Tant le gouvernement, la Commission des jeux de hasard que les opérateurs légaux sont pourtant d’accord pour dire que la recherche scientifique est essentielle pour développer une politique efficace en matière de jeux de hasard.

Néfaste pour la canalisation du joueur et la lutte contre le blanchiment d’argent

BAGO souligne également qu’une interdiction stricte du cumul conduira davantage de joueurs à se diriger vers des opérateurs illégaux, qui continueront de proposer de multiples produits sans aucune restriction et n’offriront aucune garantie en matière de protection du joueur, bien au contraire. Une étude récente de l’UGent auprès de jeunes adultes montre à quel point ces opérateurs illégaux sont déjà présents sur le marché belge. Un tiers des publicités pour des jeux de hasard auxquelles les jeunes adultes sont confrontés proviennent d’opérateurs illégaux.

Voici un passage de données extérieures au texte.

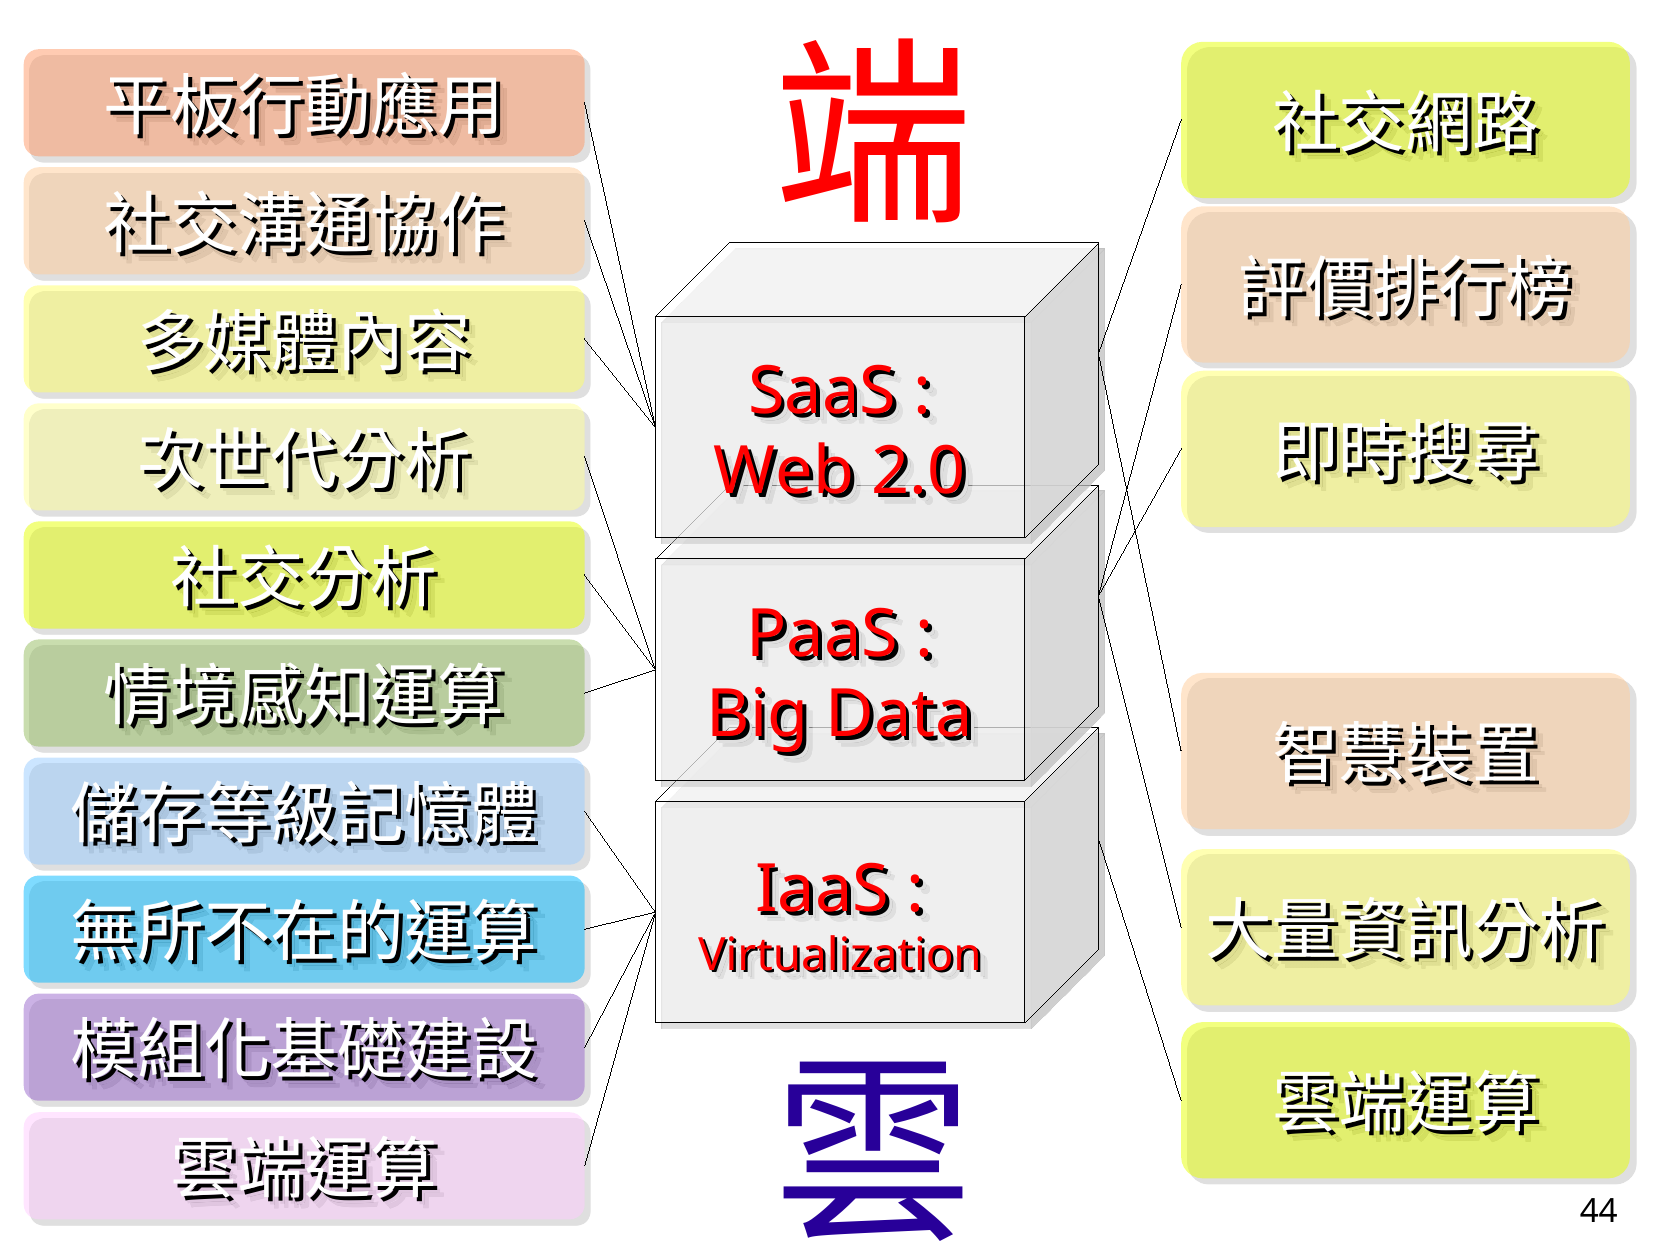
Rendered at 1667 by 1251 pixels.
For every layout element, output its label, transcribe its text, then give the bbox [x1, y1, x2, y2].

« C’est pour cette raison et par souci de protection du joueur que le législateur néerlandais a récemment décidé de ne pas introduire d’interdiction du cumul. Les opérateurs de jeux de hasard peuvent donc offrir des jeux de hasard de différentes classes sous un seul compte client, un seul portefeuille et avec un aperçu centralisé », déclare Alexis Murphy, membre du Conseil d’Administration de BAGO.

BAGO insiste sur le fait que cette mesure peut également entraîner de graves conséquences dans la lutte contre le blanchiment d’argent. La législation exige d’ailleurs une approche holistique, tant au niveau du joueur que des produits. La division du portefeuille par produit rend de ce fait la détection des transactions suspectes beaucoup plus difficile.

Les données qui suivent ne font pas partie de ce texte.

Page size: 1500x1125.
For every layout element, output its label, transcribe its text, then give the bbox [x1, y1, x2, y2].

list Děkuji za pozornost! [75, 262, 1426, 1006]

Enfin, BAGO tient également à souligner qu’une croissance des opérateurs illégaux entraînera également une perte de revenus considérable pour les pouvoirs publics.

L’introduction du devoir d’encadrement est la meilleure garantie pour la protection du joueur

BAGO appelle les membres de la Commission de la Justice à ne pas introduire l’interdiction stricte du cumul. BAGO est par ailleurs disposée à formuler des propositions constructives offrant une protection supplémentaire pour les joueurs qui souhaitent jouer à différents types de jeux de hasard sur divers sites internet. À cet égard, BAGO plaide pour une réglementation plutôt qu’une interdiction.

Parallèlement, BAGO suggère d’introduire un devoir d’encadrement, par lequel tous les opérateurs de jeux de hasard légaux seraient obligés, entre autres, de surveiller leurs joueurs et de les avertir de leur comportement à risque, de prendre des mesures préventives et de partager leurs données de prévention avec la Commission des jeux de hasard.